Cześć
: śr sie 19, 2015
Moja historia zaczęła się dawno, dawno temu. W 1970r. uzyskałem prawo jazdy kat. A, B. Przez tydzień jeździłem pożyczonym motocyklem WSK. Bardziej jednak podobała mi się jazda samochodami, które przez cały czas były dostępne w mojej rodzinie. W roku ubiegłym „dojrzałem” i kupiłem Suzuki C800 Volusia, którą jeździłem przez cały 2014r. W bieżącym roku kupiłem swoją nową „miłość”, czyli Kawasaki VN1700 Classic Tourer.

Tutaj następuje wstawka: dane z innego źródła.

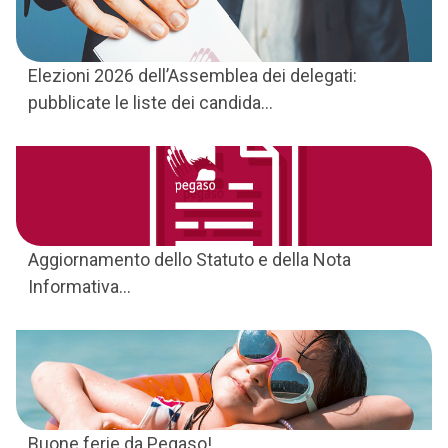
Elezioni 2026 dell’Assemblea dei delegati:
pubblicate le liste dei candida...
Aggiornamento dello Statuto e della Nota
Informativa...
Buone ferie da Pegaso!...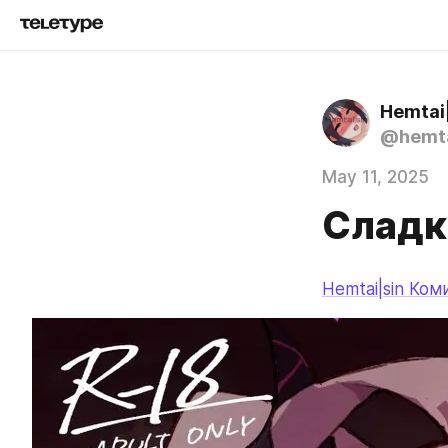
Hemtai
@hemta
May 11, 2025
Сладк
Hemtai|sin Ком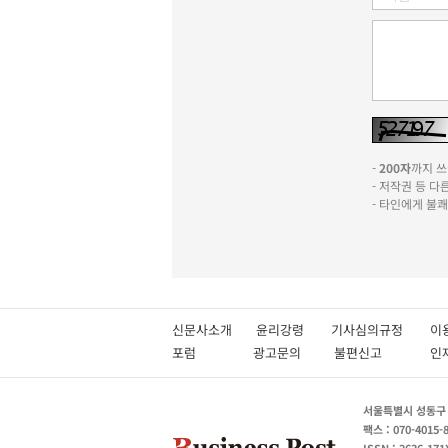
-
200자
까지 쓰실
- 저작권 등 
- 타인에게 불
신문사소개
윤리강령
기사심의규정
이
포럼
광고문의
불편신고
서울특별시 성동구 성
팩스 : 070-4015-
ISSN : 2636-171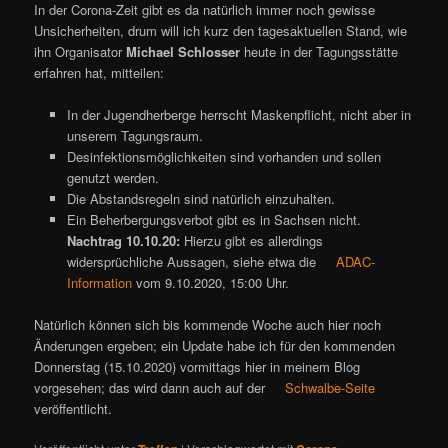
In der Corona-Zeit gibt es da natürlich immer noch gewisse
Unsicherheiten, drum will ich kurz den tagesaktuellen Stand, wie
ihn Organisator
Michael Schlosser
heute in der Tagungsstätte
erfahren hat, mitteilen:
In der Jugendherberge herrscht Maskenpflicht, nicht aber in
unserem Tagungsraum.
Desinfektionsmöglichkeiten sind vorhanden und sollen
genutzt werden.
Die Abstandsregeln sind natürlich einzuhalten.
Ein Beherbergungsverbot gibt es in Sachsen nicht.
Nachtrag 10.10.20:
Hierzu gibt es allerdings
widersprüchliche Aussagen, siehe etwa die
ADAC-
Information
vom 9.10.2020, 15:00 Uhr.
Natürlich können sich bis kommende Woche auch hier noch
Änderungen ergeben; ein Update habe ich für den kommenden
Donnerstag (15.10.2020) vormittags hier in meinem Blog
vorgesehen; das wird dann auch auf der
Schwalbe-Seite
veröffentlicht.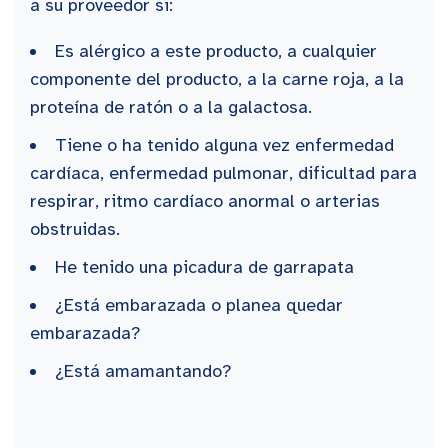
a su proveedor si:
Es alérgico a este producto, a cualquier
componente del producto, a la carne roja, a la
proteína de ratón o a la galactosa.
Tiene o ha tenido alguna vez enfermedad
cardíaca, enfermedad pulmonar, dificultad para
respirar, ritmo cardíaco anormal o arterias
obstruidas.
He tenido una picadura de garrapata
¿Está embarazada o planea quedar
embarazada?
¿Está amamantando?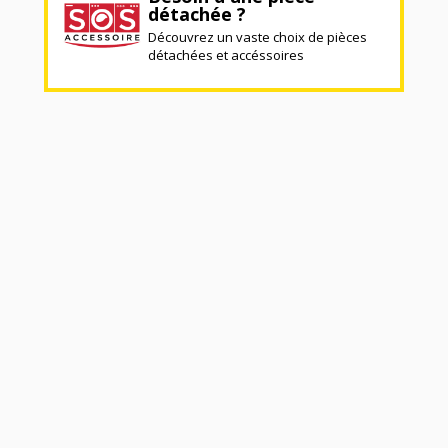
détachée ?
Découvrez un vaste choix de pièces
détachées et accéssoires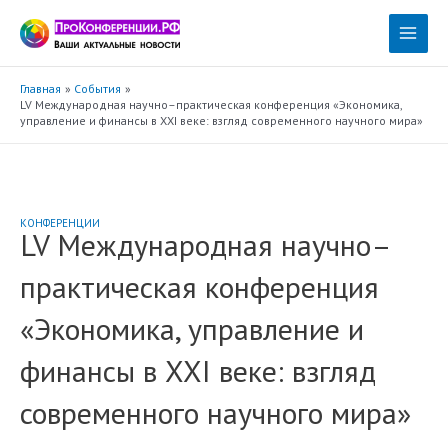
Перейти
к
Main
содержимому
Menu
Главная
События
LV Международная научно–практическая конференция «Экономика,
управление и финансы в XXI веке: взгляд современного научного мира»
КОНФЕРЕНЦИИ
LV Международная научно–
практическая конференция
«Экономика, управление и
финансы в XXI веке: взгляд
современного научного мира»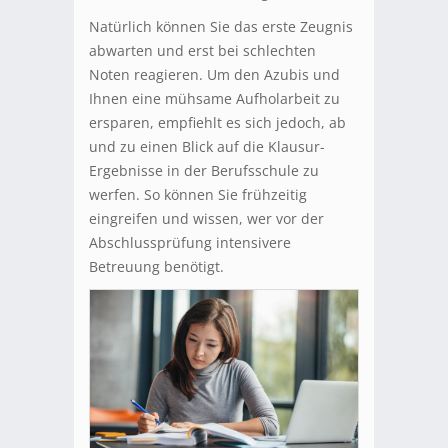
Natürlich können Sie das erste Zeugnis
abwarten und erst bei schlechten
Noten reagieren. Um den Azubis und
Ihnen eine mühsame Aufholarbeit zu
ersparen, empfiehlt es sich jedoch, ab
und zu einen Blick auf die Klausur-
Ergebnisse in der Berufsschule zu
werfen. So können Sie frühzeitig
eingreifen und wissen, wer vor der
Abschlussprüfung intensivere
Betreuung benötigt.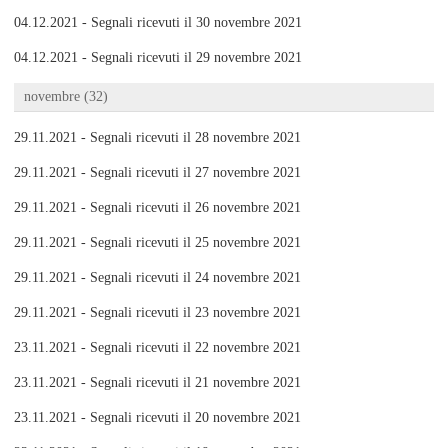
04.12.2021 - Segnali ricevuti il 30 novembre 2021
04.12.2021 - Segnali ricevuti il 29 novembre 2021
novembre (32)
29.11.2021 - Segnali ricevuti il 28 novembre 2021
29.11.2021 - Segnali ricevuti il 27 novembre 2021
29.11.2021 - Segnali ricevuti il 26 novembre 2021
29.11.2021 - Segnali ricevuti il 25 novembre 2021
29.11.2021 - Segnali ricevuti il 24 novembre 2021
29.11.2021 - Segnali ricevuti il 23 novembre 2021
23.11.2021 - Segnali ricevuti il 22 novembre 2021
23.11.2021 - Segnali ricevuti il 21 novembre 2021
23.11.2021 - Segnali ricevuti il 20 novembre 2021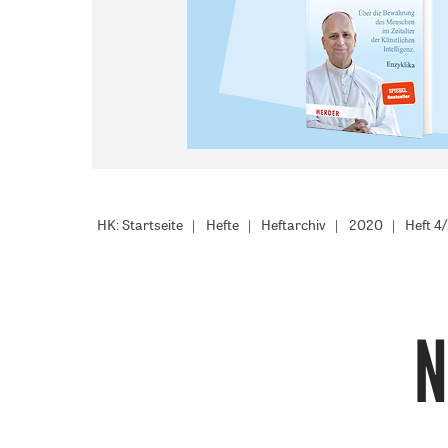
HK: Startseite
Hefte
Heftarchiv
2020
Heft 4
N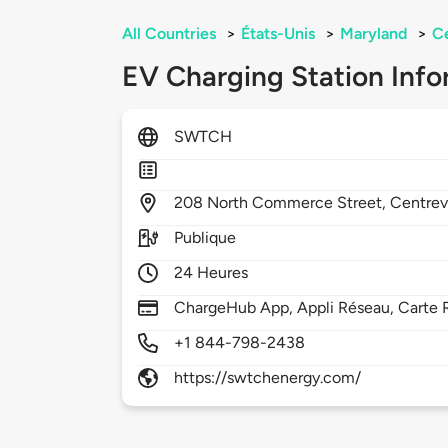
All Countries
>
États-Unis
>
Maryland
>
Ce
EV Charging Station Info
SWTCH
208
North Commerce Street,
Centrev
Publique
24 Heures
ChargeHub App, Appli Réseau, Carte 
+1 844-798-2438
https://swtchenergy.com/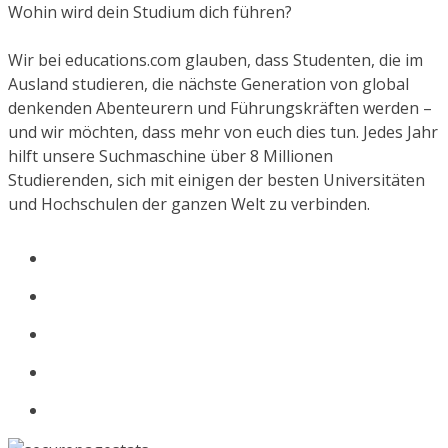
Wohin wird dein Studium dich führen?
Wir bei educations.com glauben, dass Studenten, die im
Ausland studieren, die nächste Generation von global
denkenden Abenteurern und Führungskräften werden –
und wir möchten, dass mehr von euch dies tun. Jedes Jahr
hilft unsere Suchmaschine über 8 Millionen
Studierenden, sich mit einigen der besten Universitäten
und Hochschulen der ganzen Welt zu verbinden.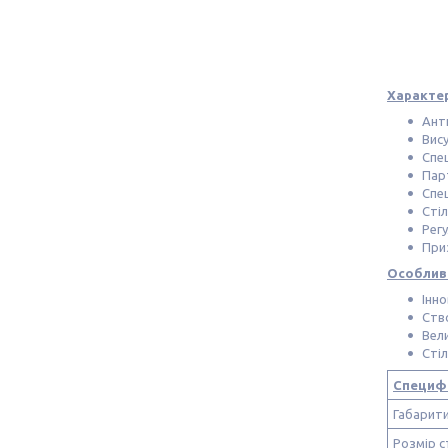
Характе
Ант
Вису
Спе
Пар
Спец
Стіл
Рег
Приз
Особливо
Інно
Ств
Вели
Сті
Специфі
Габарити
Розмір с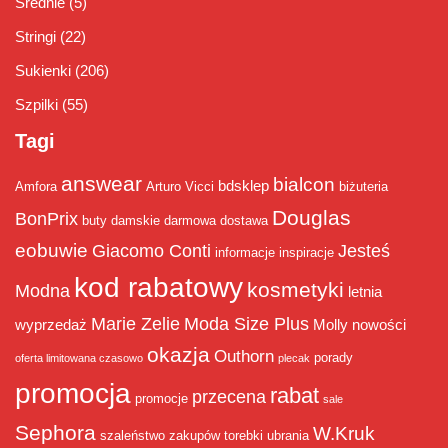
Średnie
(5)
Stringi
(22)
Sukienki
(206)
Szpilki
(55)
Tagi
answear
bialcon
bdsklep
Amfora
Arturo Vicci
biżuteria
Douglas
BonPrix
buty damskie
darmowa dostawa
eobuwie
Giacomo Conti
Jesteś
informacje
inspiracje
kod rabatowy
kosmetyki
Modna
letnia
Marie Zelie
Moda Size Plus
wyprzedaż
Molly
nowości
okazja
Outhorn
porady
oferta limitowana czasowo
plecak
promocja
rabat
przecena
promocje
sale
Sephora
W.Kruk
szaleństwo zakupów
torebki
ubrania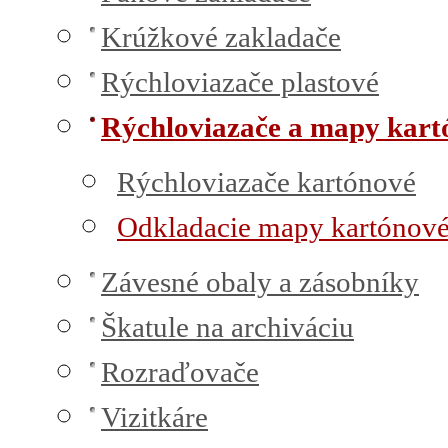
Krúžkové zakladače
Rýchloviazače plastové
Rýchloviazače a mapy kart
Rýchloviazače kartónové
Odkladacie mapy kartónov
Závesné obaly a zásobníky
Škatule na archiváciu
Rozraďovače
Vizitkáre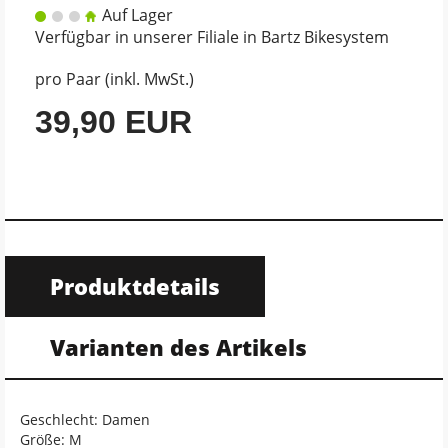
Auf Lager
Verfügbar in unserer Filiale in Bartz Bikesystem
pro Paar (inkl. MwSt.)
39,90 EUR
Produktdetails
Varianten des Artikels
Geschlecht: Damen
Größe: M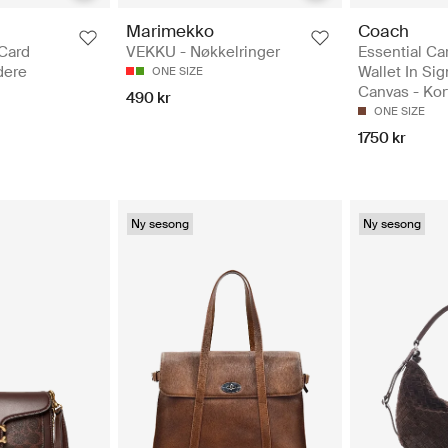
Marimekko
Coach
 Card
VEKKU - Nøkkelringer
Essential Ca
dere
Wallet In Si
ONE SIZE
Canvas - Kor
490 kr
ONE SIZE
1750 kr
Ny sesong
Ny sesong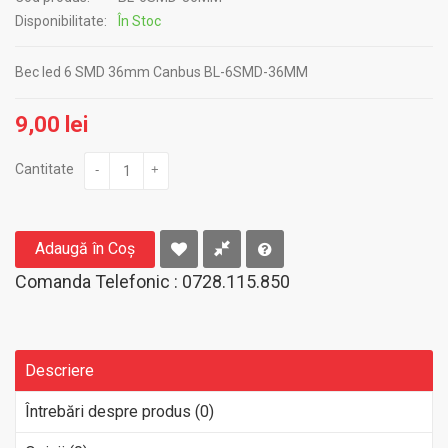
Disponibilitate:
În Stoc
Bec led 6 SMD 36mm Canbus BL-6SMD-36MM
9,00 lei
Cantitate
-
+
Adaugă în Coş
Comanda Telefonic : 0728.115.850
Descriere
Întrebări despre produs (0)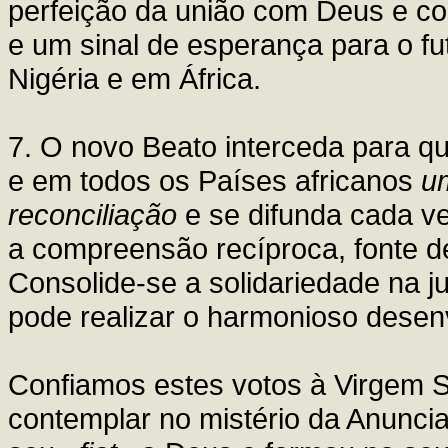
perfeição da união com Deus e c
e um sinal de esperança para o fu
Nigéria e em África.
7. O novo Beato interceda para q
e em todos os Países africanos
um
reconciliação
e se difunda cada v
a compreensão recíproca, fonte de
Consolide-se a solidariedade na j
pode realizar o harmonioso desen
Confiamos estes votos à Virgem Sa
contemplar no mistério da Anuncia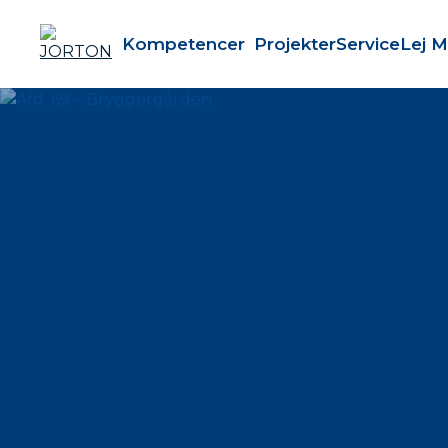
Kompetencer
Projekter
Service
Lej M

Była to jedna z najlepszych decyzji w moim życiu. Jarosław Gibas w tym roku wydał książkę „Motocykl po czterdziestce (zamiast kochanki)”. Po sześćdziesiątce jest to tym bardziej aktualne.
Niech moc motocykli będzie z Wami! Pozytywnych emocji oraz bezpiecznej jazdy!
Pozdrawiam wszystkich miłośników motocykli.
Niech moc motocykli będzie z Wami! Pozytywnych emocji oraz bezpiecznej jazdy!
Pozdrawiam wszystkich miłośników motocykli.